The smile, gently powerful, is a universal feature of human behaviour, and it deserves more careful study than it has often been accorded. It is usually bundled together with the laugh into the general category of ‘humour’, yet smiles and laughs are quite different.
This book explores the complex relationship between the smile and the laugh and traces its historical development in Spanish life and culture. The first chapter examines smiles and laughs as they occur in everyday life, taking Galician irony or retranca, and the sarcasm or guasa of Madrid and Seville, as characteristic forms of the smile and the laugh respectively.
The main focus is on the medieval and early modern periods, because these were times of transition when the smile began to challenge the traditional dominance of the laugh. The principal source for the historical study of smiles and laughs is literature, but the book contains the first detailed study of the earliest expressive smile in medieval sculpture, worn by the prophet Daniel in the twelfth-century Pórtico da Gloria in Santiago de Compostela Cathedral.
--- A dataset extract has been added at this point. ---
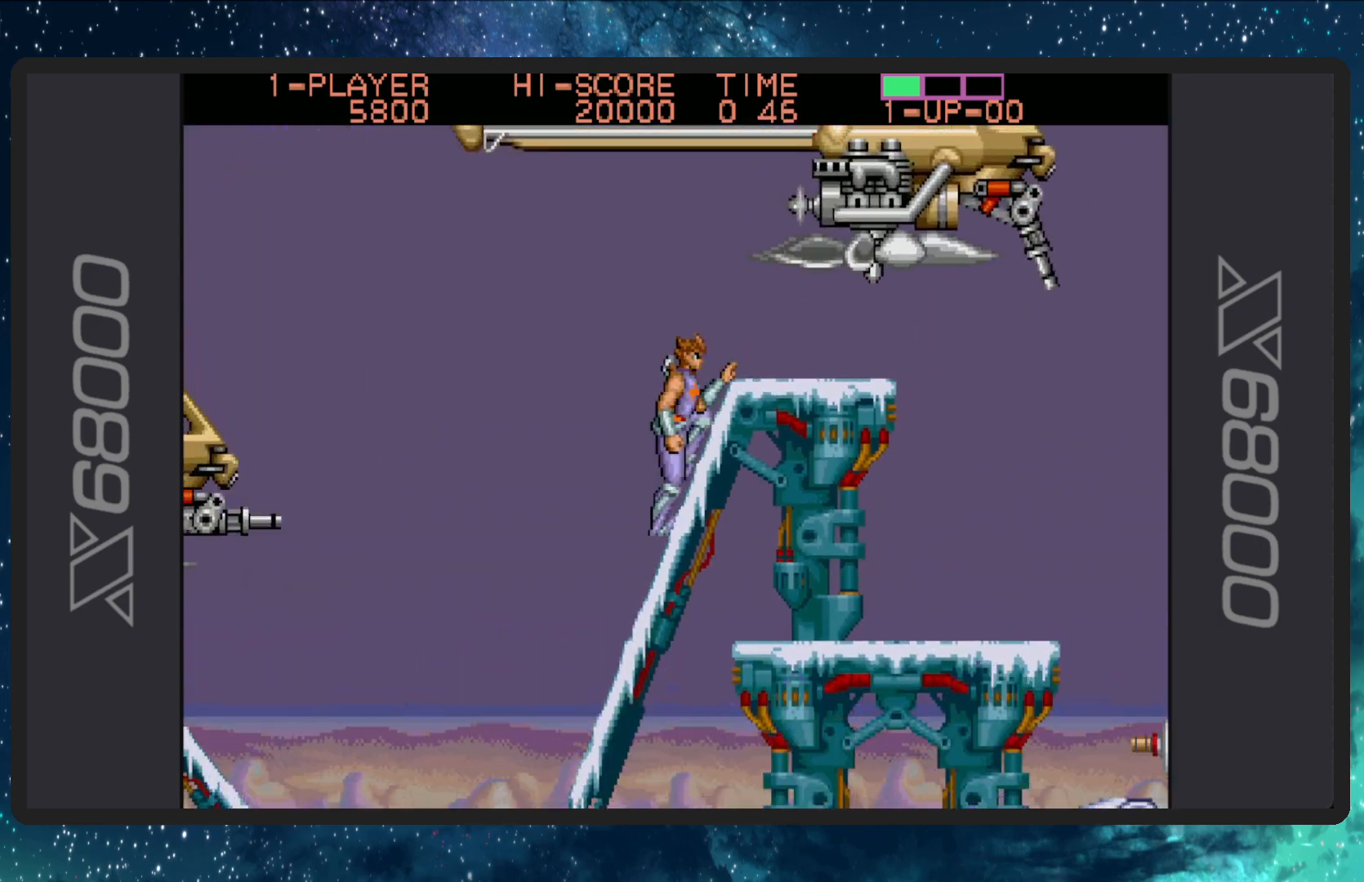
{"buttons": ["DPAD_RIGHT"], "events": [[317, "DPAD_UP", "up"]]}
This is followed by a close analysis of smiles and laughs in four canonical medieval and early modern literary works, the Poema de Mio Cid, the Libro de buen amor, Celestina and Don Quixote.
About the Author
John Rutherford is Emeritus Fellow of The Queen’s College, Oxford. He is the translator of Don Quixote, La Regenta and other works in Spanish and Galician, and has written extensively on topics from the medieval Galician cantigas to the novel of the Mexican Revolution.